Imnaha River Backpack
With a near perfect weather forecast for the weekend (sunny with highs around 60 degrees) and with the snow line slowly creeping higher in elevation, it was time to plan our first backpack of the year. We decided on the lower Imnaha River Canyon to its confluence with the Snake River in remote NE Oregon. Jason has done this pack twice and says it remains one of his favorites. I’ve backpacked it once and found the canyon to be more beautiful than anything I’ve seen in the Grand Canyon. The trick is doing this hike in early spring before oppressive heat, rattlesnakes and poison ivy take over.
The drive to the trailhead is half the adventure for this pack. It is a four hour trek that includes multiple winding grades with a cumulative elevation change of almost 15,000 feet and a final 13 miles along rough, single lane road with massive drop offs.

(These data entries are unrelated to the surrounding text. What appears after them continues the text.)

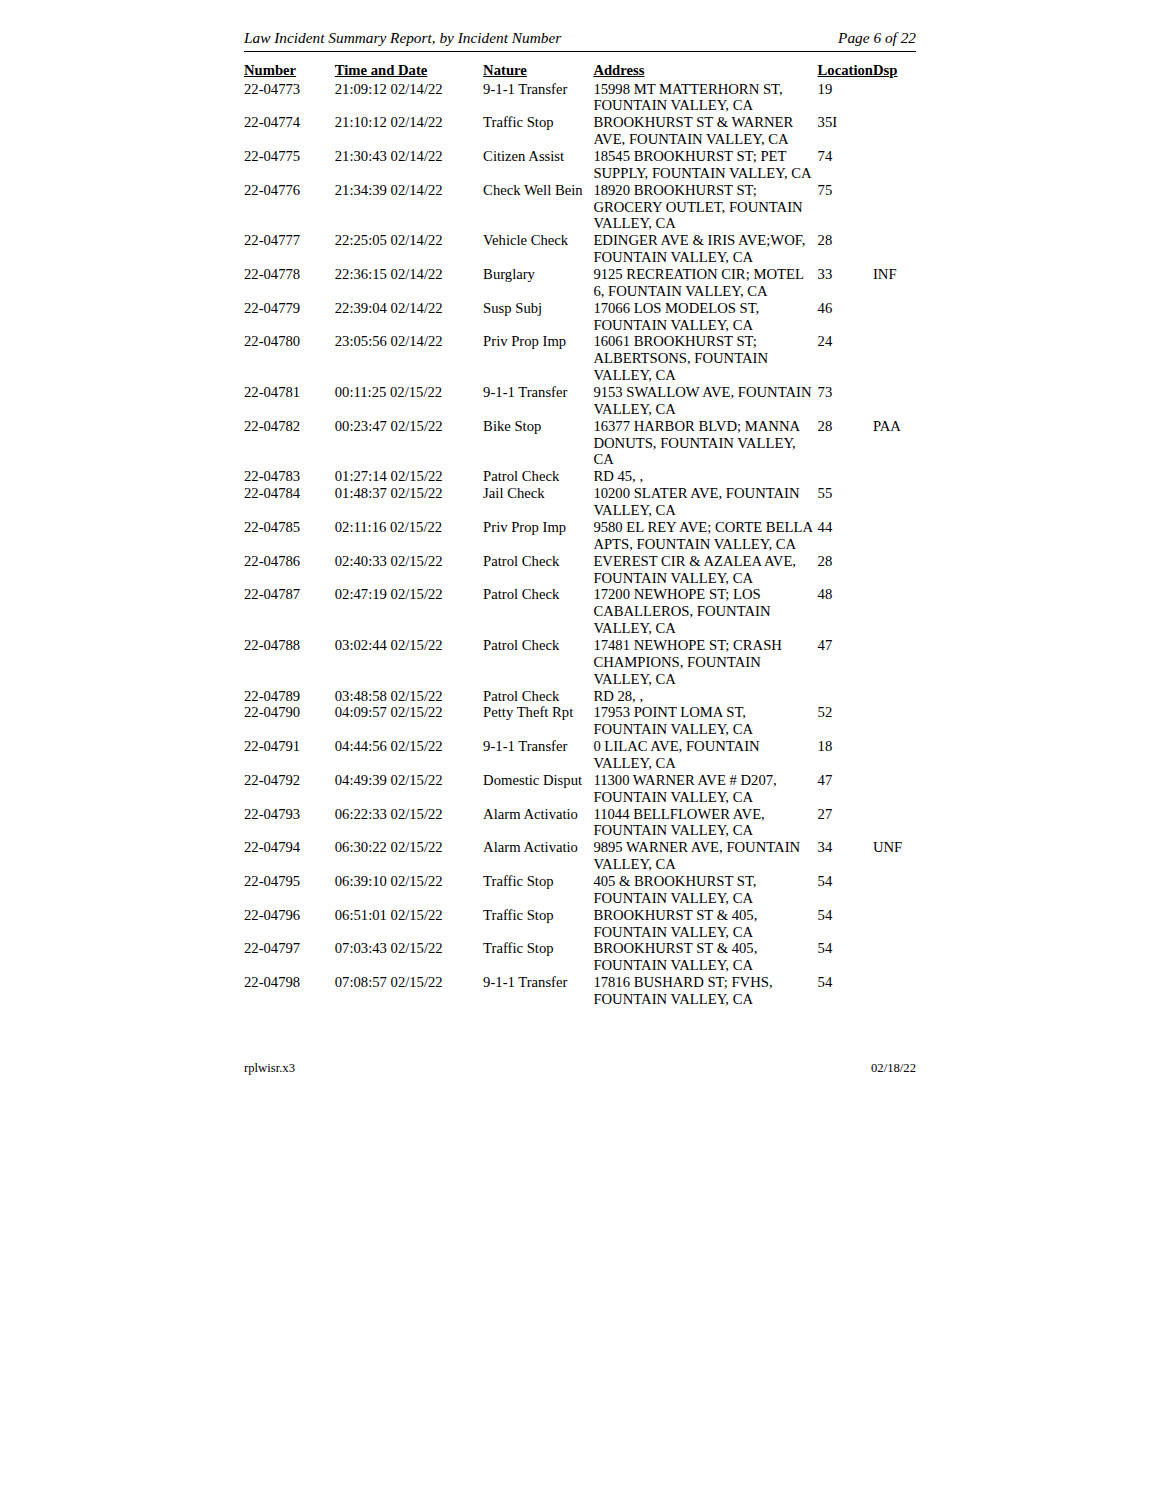Law Incident Summary Report, by Incident Number
Page 6 of 22
| Number | Time and Date | Nature | Address | Location | Dsp |
| --- | --- | --- | --- | --- | --- |
| 22-04773 | 21:09:12 02/14/22 | 9-1-1 Transfer | 15998 MT MATTERHORN ST, FOUNTAIN VALLEY, CA | 19 | |
| 22-04774 | 21:10:12 02/14/22 | Traffic Stop | BROOKHURST ST & WARNER AVE, FOUNTAIN VALLEY, CA | 35I | |
| 22-04775 | 21:30:43 02/14/22 | Citizen Assist | 18545 BROOKHURST ST; PET SUPPLY, FOUNTAIN VALLEY, CA | 74 | |
| 22-04776 | 21:34:39 02/14/22 | Check Well Bein | 18920 BROOKHURST ST; GROCERY OUTLET, FOUNTAIN VALLEY, CA | 75 | |
| 22-04777 | 22:25:05 02/14/22 | Vehicle Check | EDINGER AVE & IRIS AVE;WOF, FOUNTAIN VALLEY, CA | 28 | |
| 22-04778 | 22:36:15 02/14/22 | Burglary | 9125 RECREATION CIR; MOTEL 6, FOUNTAIN VALLEY, CA | 33 | INF |
| 22-04779 | 22:39:04 02/14/22 | Susp Subj | 17066 LOS MODELOS ST, FOUNTAIN VALLEY, CA | 46 | |
| 22-04780 | 23:05:56 02/14/22 | Priv Prop Imp | 16061 BROOKHURST ST; ALBERTSONS, FOUNTAIN VALLEY, CA | 24 | |
| 22-04781 | 00:11:25 02/15/22 | 9-1-1 Transfer | 9153 SWALLOW AVE, FOUNTAIN VALLEY, CA | 73 | |
| 22-04782 | 00:23:47 02/15/22 | Bike Stop | 16377 HARBOR BLVD; MANNA DONUTS, FOUNTAIN VALLEY, CA | 28 | PAA |
| 22-04783 | 01:27:14 02/15/22 | Patrol Check | RD 45, , | | |
| 22-04784 | 01:48:37 02/15/22 | Jail Check | 10200 SLATER AVE, FOUNTAIN VALLEY, CA | 55 | |
| 22-04785 | 02:11:16 02/15/22 | Priv Prop Imp | 9580 EL REY AVE; CORTE BELLA APTS, FOUNTAIN VALLEY, CA | 44 | |
| 22-04786 | 02:40:33 02/15/22 | Patrol Check | EVEREST CIR & AZALEA AVE, FOUNTAIN VALLEY, CA | 28 | |
| 22-04787 | 02:47:19 02/15/22 | Patrol Check | 17200 NEWHOPE ST; LOS CABALLEROS, FOUNTAIN VALLEY, CA | 48 | |
| 22-04788 | 03:02:44 02/15/22 | Patrol Check | 17481 NEWHOPE ST; CRASH CHAMPIONS, FOUNTAIN VALLEY, CA | 47 | |
| 22-04789 | 03:48:58 02/15/22 | Patrol Check | RD 28, , | | |
| 22-04790 | 04:09:57 02/15/22 | Petty Theft Rpt | 17953 POINT LOMA ST, FOUNTAIN VALLEY, CA | 52 | |
| 22-04791 | 04:44:56 02/15/22 | 9-1-1 Transfer | 0 LILAC AVE, FOUNTAIN VALLEY, CA | 18 | |
| 22-04792 | 04:49:39 02/15/22 | Domestic Disput | 11300 WARNER AVE # D207, FOUNTAIN VALLEY, CA | 47 | |
| 22-04793 | 06:22:33 02/15/22 | Alarm Activatio | 11044 BELLFLOWER AVE, FOUNTAIN VALLEY, CA | 27 | |
| 22-04794 | 06:30:22 02/15/22 | Alarm Activatio | 9895 WARNER AVE, FOUNTAIN VALLEY, CA | 34 | UNF |
| 22-04795 | 06:39:10 02/15/22 | Traffic Stop | 405 & BROOKHURST ST, FOUNTAIN VALLEY, CA | 54 | |
| 22-04796 | 06:51:01 02/15/22 | Traffic Stop | BROOKHURST ST & 405, FOUNTAIN VALLEY, CA | 54 | |
| 22-04797 | 07:03:43 02/15/22 | Traffic Stop | BROOKHURST ST & 405, FOUNTAIN VALLEY, CA | 54 | |
| 22-04798 | 07:08:57 02/15/22 | 9-1-1 Transfer | 17816 BUSHARD ST; FVHS, FOUNTAIN VALLEY, CA | 54 | |
rplwisr.x3
02/18/22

The Imnaha River begins high in the Eagle Cap Wilderness, one of our favorite backpacking destinations. We had great views toward the wilderness during our drive to the trailhead and there is a lot of snow up there! That should make for a good summer in the high country and is currently making for high water levels in the Imnaha as the spring thaw is well under way.

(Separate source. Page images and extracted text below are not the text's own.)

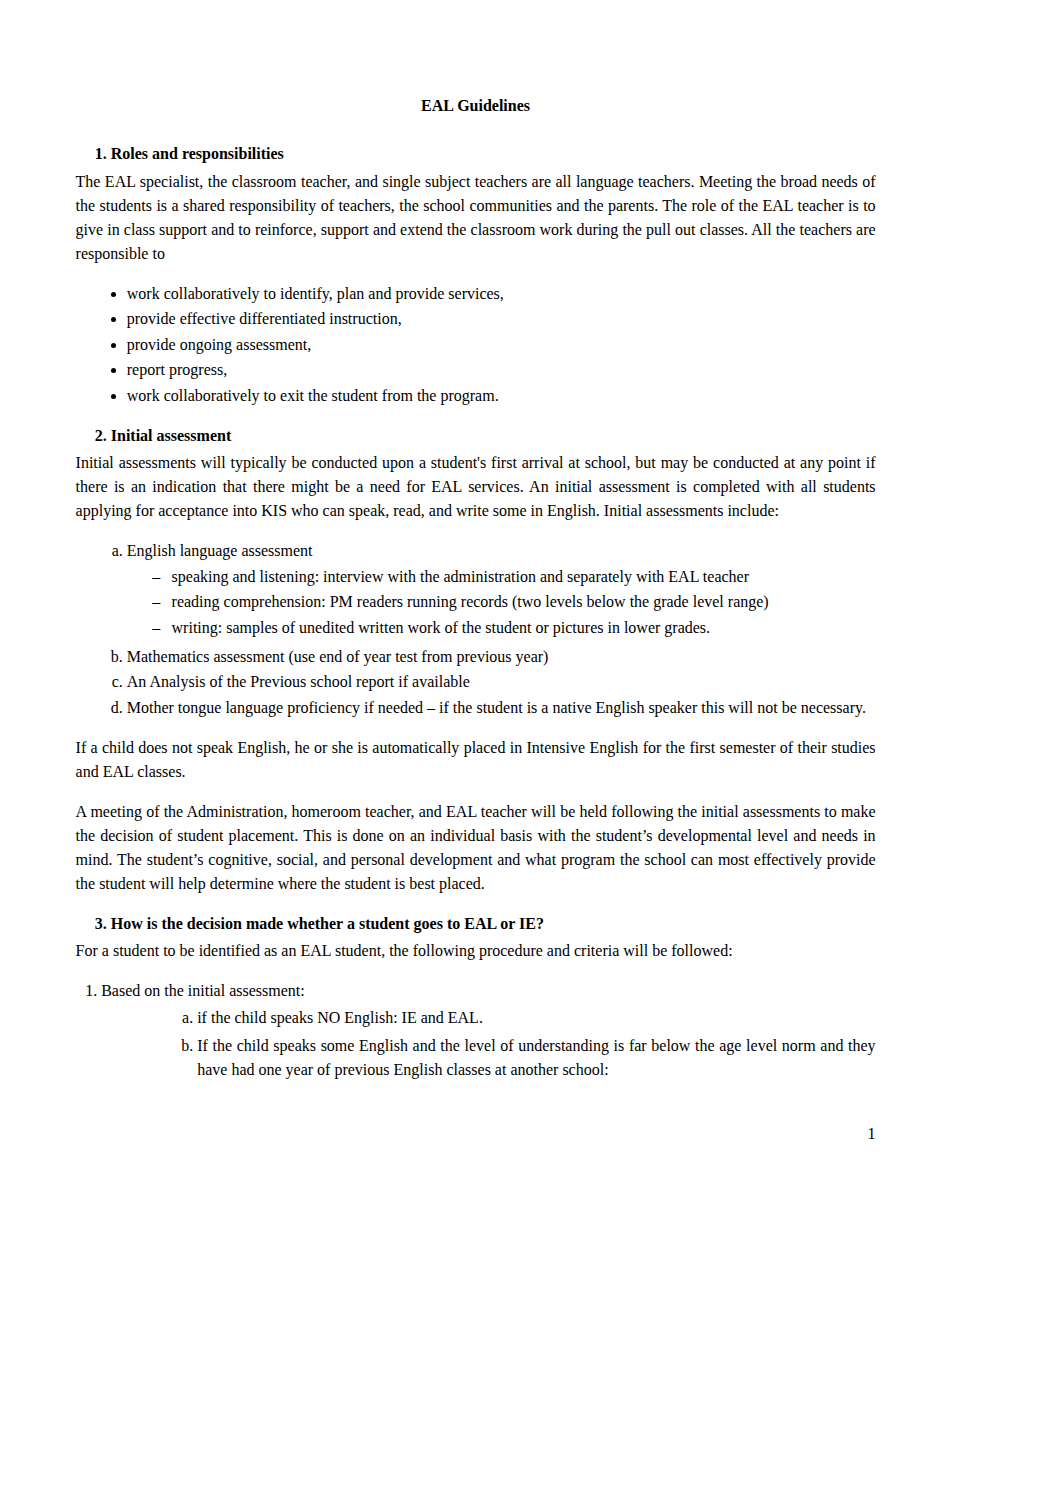EAL Guidelines
Roles and responsibilities
The EAL specialist, the classroom teacher, and single subject teachers are all language teachers. Meeting the broad needs of the students is a shared responsibility of teachers, the school communities and the parents. The role of the EAL teacher is to give in class support and to reinforce, support and extend the classroom work during the pull out classes. All the teachers are responsible to
work collaboratively to identify, plan and provide services,
provide effective differentiated instruction,
provide ongoing assessment,
report progress,
work collaboratively to exit the student from the program.
Initial assessment
Initial assessments will typically be conducted upon a student's first arrival at school, but may be conducted at any point if there is an indication that there might be a need for EAL services. An initial assessment is completed with all students applying for acceptance into KIS who can speak, read, and write some in English. Initial assessments include:
English language assessment
speaking and listening: interview with the administration and separately with EAL teacher
reading comprehension: PM readers running records (two levels below the grade level range)
writing: samples of unedited written work of the student or pictures in lower grades.
Mathematics assessment (use end of year test from previous year)
An Analysis of the Previous school report if available
Mother tongue language proficiency if needed – if the student is a native English speaker this will not be necessary.
If a child does not speak English, he or she is automatically placed in Intensive English for the first semester of their studies and EAL classes.
A meeting of the Administration, homeroom teacher, and EAL teacher will be held following the initial assessments to make the decision of student placement. This is done on an individual basis with the student’s developmental level and needs in mind. The student’s cognitive, social, and personal development and what program the school can most effectively provide the student will help determine where the student is best placed.
How is the decision made whether a student goes to EAL or IE?
For a student to be identified as an EAL student, the following procedure and criteria will be followed:
Based on the initial assessment:
if the child speaks NO English: IE and EAL.
If the child speaks some English and the level of understanding is far below the age level norm and they have had one year of previous English classes at another school:
1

We described this trail in detail in our March 2016 post, so I’ll just touch on the highlights here. We enjoyed a beautiful day on the trail with several species of wildflowers starting to bloom and the first of the bushes starting to green up. Fortunately, the poison ivy wasn’t leafing out yet and was still easily identifiable by its white berries. Don’t let the lack of leaves fool you though, the branches and berries contain the urushiol oil that can be so irritating to humans.
We only saw a few other parties of day hikers along the trail, but we were kept company by the singing birds who are just as happy to welcome spring as we are. By far our most exciting flora and fauna sighting was 18 bighorn sheep at close range. Two were on our side of the trail—one ewe walking the trail and another perched on the rocks straight above us. The remainder were just across the river in a group of 16 that included 12 rams! That is by far the highest ram:ewe ratio we’ve ever seen.
The Imnaha flows into the Snake River at Eureka Bar deep in Hells Canyon. At 7,993′ deep, Hells Canyon is North America’s deepest river gorge. Those who have taken one of the jet boat trips into Hells Canyon have seen Eureka Bar and its distinctive mine foundation.
There are several nice beaches near Eureka Bar, but they were all under water. We lucked out and found a nice grassy bench about 20 feet above the river for our camp site. At just 5 miles from the trailhead, this is not a long or difficult backpack by any means. This could easily be done by most hikers as a day hike, but we enjoy spending the night in Hells Canyon in complete solitude. From our site, we had fantastic views up and down Hells Canyon and didn’t see anyone else except two jet boats going down river as we arrived.
We enjoyed our time at camp. Clear skies provided great star viewing and also allowed the temperatures to dip to near freezing over night. We had a light frost at camp in the morning, but temperatures rose quickly once the sun crested the towering canyon walls. Our return hike was enjoyable and uneventful other than spotting 14 of the same bighorn high above on impressive cliff walls.
On our trip home, we stopped at a new (to us) restaurant in Joseph, Oregon, the Stubborn Mule Saloon & Steakhouse. Jason was happy that they had PBR on tap and they were playing some great Classic Rock tunes. They had a huge menu with reasonable prices for a tourist town and service was great. Our half pound burgers (the smallest they have) weren’t the best we’ve ever had due to being a little overcooked and dry, but were good enough to earn a solid B on my score card.